High summer has arrived and it's hot, hot, hot here in Puglia - pushing forty centigrade on our terrace at lunchtime. Too hot to do much during the middle of the day except try to sleep.
For a few days we had a sirocco, the wind out of the south that blows from the deserts of North Africa. Everyone here hates the sirocco - in the winter it brings humid air that feels muggy and unpleasant and breeds mould and in the summer it's like living in a fan oven, cooking the poor tomatoes and aubergines on the vine and making the lettuces wilt and flop onto the parched earth. The only defence is to shut all the doors and windows in the middle of the day to stop the heat invading the house. Then all one can do is lie down next to a fan feeling the sweat congeal on one's skin and look anxiously at the thermometer, hoping is doesn't climb above thirty, when things start to get really unbearable.
But now the sirocco has ceased blowing and conditions are hot, still and dry.

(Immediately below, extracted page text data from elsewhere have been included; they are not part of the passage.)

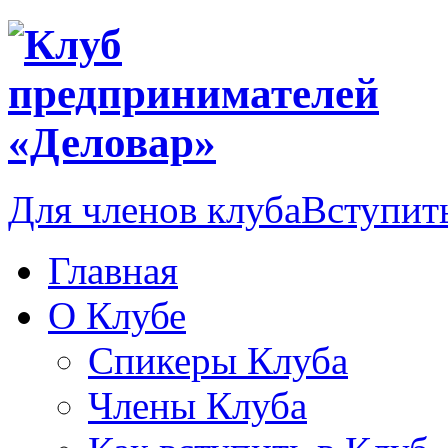
Для членов клуба
Вступить
Главная
О Клубе
Спикеры Клуба
Члены Клуба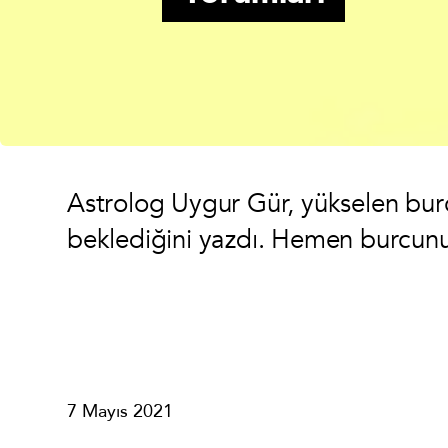
Astrolog Uygur Gür, yükselen bur
beklediğini yazdı. Hemen burcunu
7 Mayıs 2021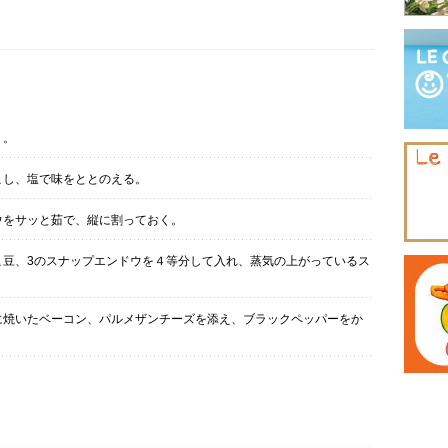
く。
こし、塩で味をととのえる。
ウをサッと茹で、縦に割っておく。
こ豆、3のスナップエンドウを４等分して入れ、蒸気の上がっているス
に焼いたベーコン、パルメザンチーズを添え、ブラックペッパーをか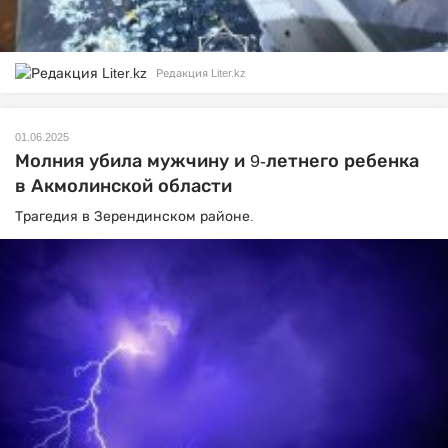
Редакция Liter.kz
01.06.2025
Молния убила мужчину и 9-летнего ребенка
в Акмолинской области
Трагедия в Зерендинском районе.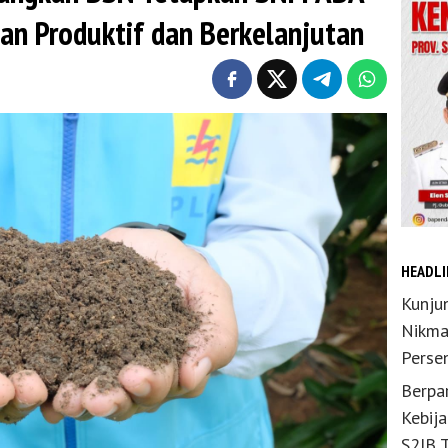
an Produktif dan Berkelanjutan
HEADLI
Kunju
Nikma
Perse
Berpar
Kebij
S2JB 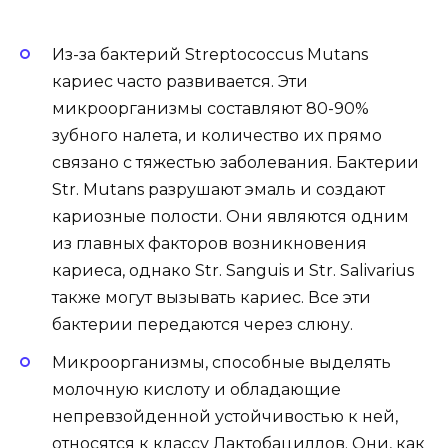
Из-за бактерий Streptococcus Mutans
кариес часто развивается. Эти
микроорганизмы составляют 80-90%
зубного налета, и количество их прямо
связано с тяжестью заболевания. Бактерии
Str. Mutans разрушают эмаль и создают
кариозные полости. Они являются одним
из главных факторов возникновения
кариеса, однако Str. Sanguis и Str. Salivarius
также могут вызывать кариес. Все эти
бактерии передаются через слюну.
Микроорганизмы, способные выделять
молочную кислоту и обладающие
непревзойденной устойчивостью к ней,
относятся к классу Лактобациллов. Они, как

Good weather for the beach or for a cycle expedition, post siesta. Yesterday I rode to Ostuni - the White City, while most people were still asleep. Very little was stirring in the countryside except the cicadas. Even in the late afternoon I could feel my knees burning under a sky bleached almost white by the flaring sun which turned the shadows an intense black. This is the time of year when the South of Italy is most at home with itself, quiet as the grave, brooding in the sultry atmosphere. In Italian the South of Italy is called the "mezzogiorno", literally the "midday", where nothing happens or ever can.